_TASK ITEM_
Filter the listing and keep only the lines with the word "tipo".
[MATERIALS PROVIDED — start]
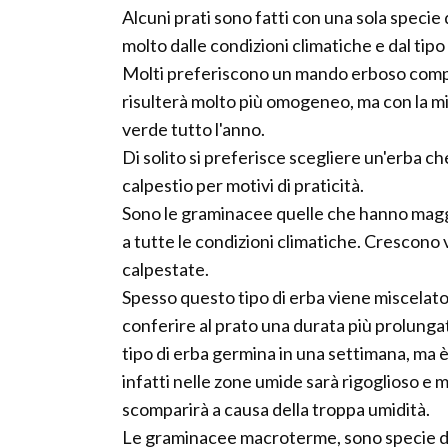
Alcuni prati sono fatti con una sola specie d
molto dalle condizioni climatiche e dal tipo
Molti preferiscono un mando erboso compo
risulterà molto più omogeneo, ma con la 
verde tutto l'anno.
Di solito si preferisce scegliere un'erba c
calpestio per motivi di praticità.
Sono le graminacee quelle che hanno maggio
a tutte le condizioni climatiche. Cresco
calpestate.
Spesso questo tipo di erba viene miscelato 
conferire al prato una durata più prolungat
tipo di erba germina in una settimana, ma 
infatti nelle zone umide sarà rigoglioso e
scomparirà a causa della troppa umidità.
Le graminacee macroterme, sono specie di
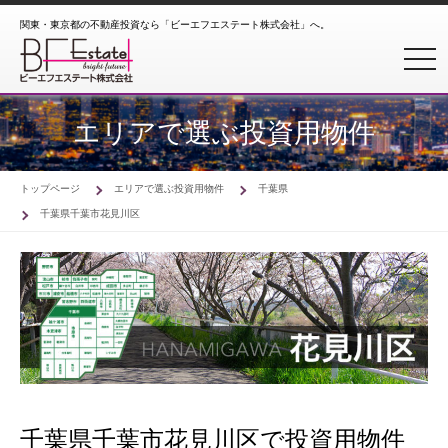
関東・東京都の不動産投資なら「ビーエフエステート株式会社」へ。
toggl
エリアで選ぶ投資用物件
トップページ
エリアで選ぶ投資用物件
千葉県
千葉県千葉市花見川区
千葉県千葉市花見川区で投資用物件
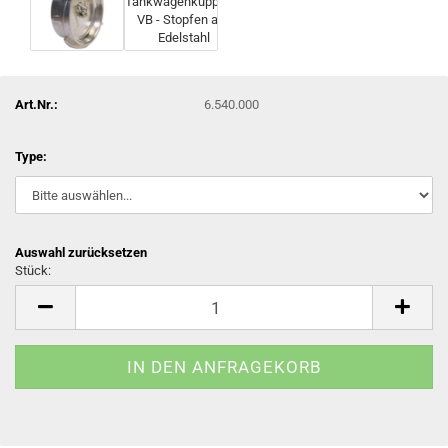
Art.Nr.:
6.540.000
Type:
Auswahl zurücksetzen
Stück:
Stück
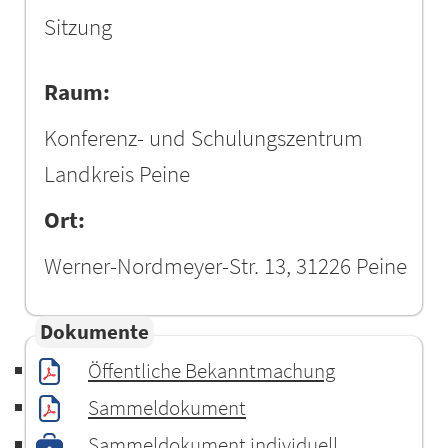
Sitzung
Raum:
Konferenz- und Schulungszentrum
Landkreis Peine
Ort:
Werner-Nordmeyer-Str. 13, 31226 Peine
Dokumente
Öffentliche Bekanntmachung
Sammeldokument
Sammeldokument individuell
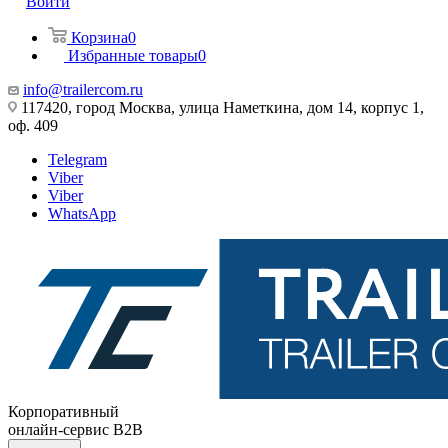
Войти
Корзина
0
Избранные товары
0
info@trailercom.ru
117420, город Москва, улица Наметкина, дом 14, корпус 1,
оф. 409
Telegram
Viber
Viber
WhatsApp
Корпоративный
онлайн-сервис B2B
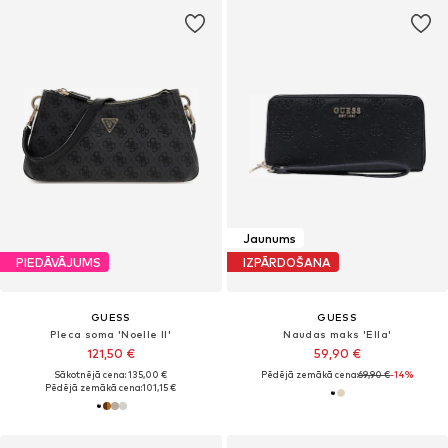
Jaunums
PIEDĀVĀJUMS
IZPĀRDOŠANA
GUESS
GUESS
Pleca soma 'Noelle II'
Naudas maks 'Ella'
121,50 €
59,90 €
Sākotnējā cena: 135,00 €
Pēdējā zemākā cena:
69,90 €
-14%
Pēdējā zemākā cena:
101,15 €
[MATERIALS PROVIDED — finish]
_SOLUTION_
molto dalle condizioni climatiche e dal tipo
Spesso questo tipo di erba viene miscelato 
tipo di erba germina in una settimana, ma 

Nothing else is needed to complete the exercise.